2016-76. Dans une révolution, ce n’est pas la vertu qui se venge, c’est le vice qui essaime (Gustave Thibon).
20 octobre,
Fête de Saint Jean de Kenty,
Au couvent de la Trinité des Monts, à Rome, la fête de « Mater admirabilis » (cf. > ici et ici).
Voici la suite des très pertinentes et judicieuses réflexions (cf. la première partie > ici) de Gustave Thibon dans le chapitre « Biologie des révolutions » de son ouvrage « Diagnostics » (Librairie de Médicis – 1942).
Le Tintoret : « le meurtre d’Abel » (1551-52 – Venise, gallerie de l’Académie)
Dans une révolution, ce n’est pas la vertu qui se venge,
c’est le vice qui essaime.
« La fonction normale des révolutions (j’allais dire leur fonction idéale, car, ici-bas, ce qui est réel n’est presque jamais normal !) consiste donc à purger et à assainir un ordre politique plus ou moins caduc et corrompu. Mais leurs résultats concrets et pratiques trahissent misérablement cette finalité supérieure. Il est historiquement acquis que les crises révolutionnaires (lesquelles devraient, en soi, provoquer dans la Cité une réaction salutaire, point de départ d’une nouvelle harmonie) finissent généralement très mal et cèdent la place en mourant à un régime plus impur que le régime qu’elles ont tué (…).

- [MATÉRIEL D'ÉTUDE]
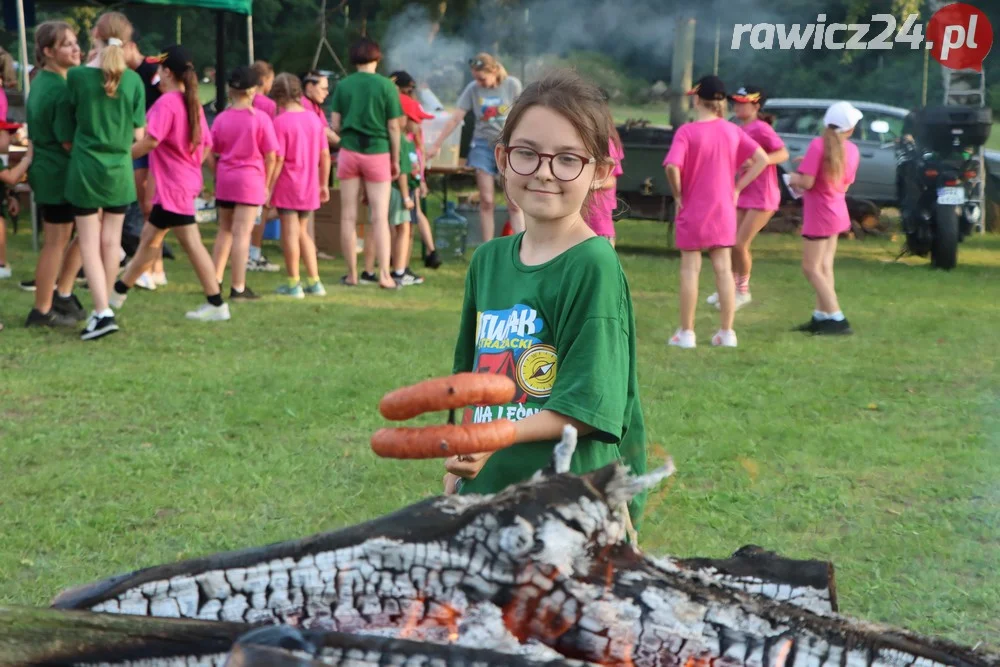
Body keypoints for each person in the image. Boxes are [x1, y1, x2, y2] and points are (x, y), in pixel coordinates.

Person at [442, 68, 649, 537]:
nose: (544, 172)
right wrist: (459, 459)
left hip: (568, 508)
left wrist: (494, 436)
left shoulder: (592, 263)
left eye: (567, 159)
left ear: (598, 173)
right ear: (502, 158)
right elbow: (477, 381)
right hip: (491, 498)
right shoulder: (489, 260)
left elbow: (588, 405)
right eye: (527, 154)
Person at [109, 45, 229, 322]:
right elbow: (206, 145)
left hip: (174, 188)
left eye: (159, 71)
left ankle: (216, 302)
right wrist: (187, 165)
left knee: (191, 244)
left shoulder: (167, 103)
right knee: (149, 241)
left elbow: (151, 140)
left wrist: (119, 158)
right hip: (181, 185)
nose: (156, 76)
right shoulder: (192, 103)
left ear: (167, 72)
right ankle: (117, 294)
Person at [57, 11, 146, 341]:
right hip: (120, 169)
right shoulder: (134, 80)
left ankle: (103, 311)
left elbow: (66, 129)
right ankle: (102, 308)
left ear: (94, 33)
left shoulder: (78, 78)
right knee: (111, 242)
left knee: (90, 244)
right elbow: (139, 135)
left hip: (85, 167)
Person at [663, 75, 769, 349]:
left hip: (692, 209)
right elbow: (762, 159)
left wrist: (678, 194)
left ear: (697, 99)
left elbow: (672, 166)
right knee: (723, 270)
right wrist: (737, 188)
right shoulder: (733, 131)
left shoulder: (687, 132)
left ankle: (686, 333)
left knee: (690, 269)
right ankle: (727, 332)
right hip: (723, 209)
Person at [24, 20, 88, 328]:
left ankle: (62, 292)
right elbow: (67, 141)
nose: (76, 48)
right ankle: (42, 308)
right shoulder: (60, 89)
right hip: (58, 172)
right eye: (67, 44)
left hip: (50, 170)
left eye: (76, 42)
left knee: (81, 233)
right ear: (48, 51)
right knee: (57, 241)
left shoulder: (42, 80)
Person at [329, 37, 404, 289]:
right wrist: (395, 158)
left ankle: (351, 274)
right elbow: (394, 126)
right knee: (379, 217)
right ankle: (384, 275)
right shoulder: (386, 86)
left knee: (348, 216)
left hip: (349, 152)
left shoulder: (344, 85)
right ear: (377, 58)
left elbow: (336, 124)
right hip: (378, 151)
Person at [426, 53, 525, 243]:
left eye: (482, 78)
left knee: (514, 201)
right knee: (486, 200)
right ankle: (487, 246)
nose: (479, 82)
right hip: (482, 146)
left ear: (494, 71)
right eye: (475, 78)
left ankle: (522, 245)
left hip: (508, 145)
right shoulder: (473, 89)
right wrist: (436, 144)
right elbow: (456, 118)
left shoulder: (512, 85)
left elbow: (523, 113)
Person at [705, 85, 788, 311]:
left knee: (741, 244)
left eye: (744, 103)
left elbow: (783, 154)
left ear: (756, 106)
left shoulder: (761, 128)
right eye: (736, 102)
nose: (738, 106)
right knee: (730, 242)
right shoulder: (737, 128)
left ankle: (743, 291)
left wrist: (760, 161)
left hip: (763, 196)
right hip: (742, 193)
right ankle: (727, 287)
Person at [787, 101, 861, 336]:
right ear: (849, 129)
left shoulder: (818, 145)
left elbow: (807, 182)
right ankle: (821, 316)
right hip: (837, 212)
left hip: (819, 214)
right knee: (825, 266)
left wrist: (790, 178)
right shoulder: (852, 150)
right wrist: (805, 168)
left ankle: (837, 316)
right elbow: (845, 183)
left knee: (810, 268)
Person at [209, 65, 279, 301]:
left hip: (226, 178)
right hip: (250, 180)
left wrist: (217, 172)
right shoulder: (261, 119)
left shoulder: (221, 119)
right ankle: (238, 286)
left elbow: (211, 151)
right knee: (242, 234)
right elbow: (271, 155)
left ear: (230, 90)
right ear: (253, 91)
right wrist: (266, 183)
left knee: (224, 230)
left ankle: (214, 280)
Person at [268, 72, 330, 298]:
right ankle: (315, 281)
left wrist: (268, 186)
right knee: (303, 233)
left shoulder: (279, 122)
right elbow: (325, 155)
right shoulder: (314, 119)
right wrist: (323, 183)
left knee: (290, 234)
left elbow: (278, 158)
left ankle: (294, 283)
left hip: (288, 183)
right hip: (310, 183)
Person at [124, 31, 167, 289]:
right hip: (139, 144)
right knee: (145, 207)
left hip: (154, 145)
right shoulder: (125, 76)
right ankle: (152, 266)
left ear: (131, 46)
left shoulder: (152, 68)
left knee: (153, 207)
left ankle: (154, 266)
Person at [389, 70, 441, 271]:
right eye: (416, 120)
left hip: (411, 180)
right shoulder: (402, 138)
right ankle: (399, 264)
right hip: (403, 186)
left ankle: (403, 263)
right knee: (403, 223)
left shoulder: (408, 130)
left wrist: (420, 178)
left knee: (408, 224)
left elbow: (418, 150)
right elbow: (402, 169)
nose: (419, 124)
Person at [247, 59, 280, 274]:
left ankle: (245, 250)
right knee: (262, 210)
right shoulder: (269, 106)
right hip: (261, 163)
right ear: (265, 80)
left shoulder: (243, 101)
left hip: (240, 162)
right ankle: (254, 254)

- [CONSIGNE DE TRAVAIL 1]
D'après l'extrait, de quel ouvrage de Gustave Thibon le chapitre « Biologie des révolutions » est-il tiré ?
- [CONSIGNE DE TRAVAIL 2]
Reproduisez, s'il vous plaît, tout ce qui va de « Voici la suite » jusqu'à « Médicis – 1942). » dans l'extrait.
Les items ne sont d'aucune utilité ici.

- [CORRIGÉ 1]
De « Diagnostics », paru à la Librairie de Médicis en 1942.

- [CORRIGÉ 2]
Voici la suite des très pertinentes et judicieuses réflexions (cf. la première partie > ici) de Gustave Thibon dans le chapitre « Biologie des révolutions » de son ouvrage « Diagnostics » (Librairie de Médicis – 1942).